[Solved] Different accuracy with different batch size while testing

I am trying to evaluate my model and find that I get different results while using bs=1 and bs=2(the length of test set is odd so there shouldn’t be any problem about truncature).
I looked up other topics and still failed to solve my problem.

The dataset is MNIST in csv format, I also uploaded it to OneDrive(15MB)

Here is my code:

import pandas as pd
import torch
import torch.nn as nn
import torchvision.transforms as transforms
import torch.nn.functional as F
from sklearn.utils import shuffle
import cv2
import numpy as np
import random
import matplotlib.pyplot as plt

device=torch.device('cuda:0' if torch.cuda.is_available() else 'cpu')

#===================Building Model===================
class Flatten(nn.Module):
    def __init__(self):
        super(Flatten, self).__init__()
        
    def forward(self, x):
        return x.view(x.size(0), -1)
    
class Softmax(nn.Module):
    def __init__(self):
        super(Softmax, self).__init__()
        
    def forward(self, x):
        return F.log_softmax(x)

class CNN(nn.Module):
    def __init__(self, sz=28, nf=64):
        super(CNN, self).__init__()
        self.model=nn.Sequential(*[
            nn.Conv2d(1, nf, 4, 2, 1), nn.BatchNorm2d(nf), nn.LeakyReLU(0.2, True),
            nn.Conv2d(nf, nf*2, 4, 2, 1), nn.BatchNorm2d(nf*2), nn.LeakyReLU(0.2, True),
            nn.Conv2d(nf*2, nf*4, 3, 1, 0), nn.BatchNorm2d(nf*4), nn.LeakyReLU(0.2, True),
            Flatten(), nn.Linear(5*5*nf*4, 10), Softmax(),
        ])
        
    def forward(self, x):
        return self.model(x)

model=CNN().to(device)

===================Loading data===================
train_data=pd.read_csv("./data/train.csv")
test_data=pd.read_csv("./data/test.csv")

X_train=train_data.values[:, 1:]
Y_train=train_data.values[:, 0:1]
X_test_all, X_train_all = np.split(X_train, [5000], axis=0)
Y_test_all, Y_train_all = np.split(Y_train, [5000], axis=0)

===================Measuring===================
def measure(model, X_test, Y_test, bs=1):
    model.eval()
    batch_size=bs
    accuracy=0.0
    
    for st in range(0, len(Y_test)//batch_size):
        X_batch, Y_batch=X_test[st:st+batch_size], Y_test[st:st+batch_size]
        model.zero_grad()
        model.eval()
        X_batch=X_batch.reshape([X_batch.shape[0],1]+[28,28])
        X_batch=torch.tensor(X_batch).type(torch.FloatTensor)/255.0
        Y_batch=torch.tensor(Y_batch).type(torch.LongTensor).squeeze(1)
        X_batch, Y_batch=X_batch.to(device), Y_batch.to(device)
        predict=model(X_batch)
        predict=predict.max(1)[1]
        accuracy+=predict.eq(Y_batch).double().sum().item()
    
    return accuracy/len(Y_test)

print(len(Y_test_all))
print(measure(model, X_test_all, Y_test_all, 2))
print("===================================")
print(measure(model, X_test_all, Y_test_all))

And it turns out the accuracy is 0.0636 when batch size is set to 2, and 0.0674 when batch size is set to 1.

Hi Chris!

Regardless of the value of batch_size (bs), st in your for
loop moves along in increments of one.

Therefore when batch_size == 1, you iterate over all elements
of Y_test and Y_test (which is what you want).
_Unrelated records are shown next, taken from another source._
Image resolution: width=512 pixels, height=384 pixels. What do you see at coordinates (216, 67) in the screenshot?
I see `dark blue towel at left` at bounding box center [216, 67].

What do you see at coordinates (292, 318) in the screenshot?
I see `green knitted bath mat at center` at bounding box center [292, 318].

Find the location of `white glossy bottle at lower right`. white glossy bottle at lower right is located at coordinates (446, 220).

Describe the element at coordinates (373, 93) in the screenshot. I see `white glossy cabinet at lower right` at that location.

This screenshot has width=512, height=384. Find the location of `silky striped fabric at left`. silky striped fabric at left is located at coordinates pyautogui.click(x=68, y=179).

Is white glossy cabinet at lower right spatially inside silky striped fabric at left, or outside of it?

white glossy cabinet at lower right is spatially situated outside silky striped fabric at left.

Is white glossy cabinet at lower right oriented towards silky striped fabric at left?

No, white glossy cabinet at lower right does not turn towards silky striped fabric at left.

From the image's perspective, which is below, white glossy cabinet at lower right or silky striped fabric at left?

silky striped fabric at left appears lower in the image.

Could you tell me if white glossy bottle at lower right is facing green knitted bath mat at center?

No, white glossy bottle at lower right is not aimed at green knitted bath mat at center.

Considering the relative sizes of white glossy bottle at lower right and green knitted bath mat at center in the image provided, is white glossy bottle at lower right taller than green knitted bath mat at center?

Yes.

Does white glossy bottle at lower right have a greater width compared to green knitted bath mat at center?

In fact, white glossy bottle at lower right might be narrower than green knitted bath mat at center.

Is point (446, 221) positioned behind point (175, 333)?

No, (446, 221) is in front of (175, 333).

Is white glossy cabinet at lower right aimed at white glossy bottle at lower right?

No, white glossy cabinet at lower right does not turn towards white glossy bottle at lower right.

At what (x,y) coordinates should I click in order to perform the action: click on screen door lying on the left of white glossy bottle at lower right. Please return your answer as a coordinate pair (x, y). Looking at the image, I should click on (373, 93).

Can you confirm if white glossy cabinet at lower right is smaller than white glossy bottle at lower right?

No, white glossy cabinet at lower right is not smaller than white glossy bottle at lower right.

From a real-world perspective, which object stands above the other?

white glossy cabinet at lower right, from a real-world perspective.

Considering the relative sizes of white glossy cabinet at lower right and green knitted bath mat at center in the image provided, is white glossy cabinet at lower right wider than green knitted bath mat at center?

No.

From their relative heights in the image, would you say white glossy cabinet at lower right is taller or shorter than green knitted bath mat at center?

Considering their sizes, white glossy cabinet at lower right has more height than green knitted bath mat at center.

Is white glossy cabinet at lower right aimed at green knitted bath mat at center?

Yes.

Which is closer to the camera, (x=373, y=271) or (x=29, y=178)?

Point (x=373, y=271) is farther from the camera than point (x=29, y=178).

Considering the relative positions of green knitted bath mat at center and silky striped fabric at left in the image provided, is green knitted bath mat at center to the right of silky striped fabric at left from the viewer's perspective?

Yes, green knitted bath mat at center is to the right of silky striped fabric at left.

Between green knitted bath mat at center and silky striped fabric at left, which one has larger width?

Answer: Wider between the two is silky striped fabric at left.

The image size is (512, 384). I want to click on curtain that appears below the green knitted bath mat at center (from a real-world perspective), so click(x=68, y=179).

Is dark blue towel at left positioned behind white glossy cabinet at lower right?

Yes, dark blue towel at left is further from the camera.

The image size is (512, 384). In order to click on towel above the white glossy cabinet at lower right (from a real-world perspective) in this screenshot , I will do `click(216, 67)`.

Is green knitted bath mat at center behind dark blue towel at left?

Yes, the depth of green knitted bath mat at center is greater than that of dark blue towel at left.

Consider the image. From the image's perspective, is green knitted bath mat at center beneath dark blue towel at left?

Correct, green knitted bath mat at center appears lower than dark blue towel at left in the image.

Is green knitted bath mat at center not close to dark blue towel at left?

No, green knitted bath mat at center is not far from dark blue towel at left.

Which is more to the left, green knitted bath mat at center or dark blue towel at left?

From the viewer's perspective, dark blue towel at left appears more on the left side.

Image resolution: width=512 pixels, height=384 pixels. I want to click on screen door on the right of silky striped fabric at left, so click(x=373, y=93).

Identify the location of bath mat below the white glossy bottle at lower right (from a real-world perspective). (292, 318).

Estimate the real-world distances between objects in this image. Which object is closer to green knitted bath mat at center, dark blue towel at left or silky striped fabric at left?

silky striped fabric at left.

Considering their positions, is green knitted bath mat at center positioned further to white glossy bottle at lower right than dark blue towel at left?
But when
batch_size == 2 you only iterate over approximately half of
the elements, with most of the elements that you iterate over being
included in two batches.

That is, when batch_size == 2 you iterate over the correct number
of batches, but the batches overlap, so you get (approximately) two
copies of the first half of X_batch and Y_batch, and nothing from
the second half.

So you’re not calculating the accuracy on the same data, and the
results differ, as would be expected.

Good luck.

K. Frank

You are right, I used different data for the index of samples are incorrect. After I change[st:st+batch_size]to[st*bs:st*bs+batch_size], everything goes well.

You perfectly solved my problem. Thanks a lot. :smile: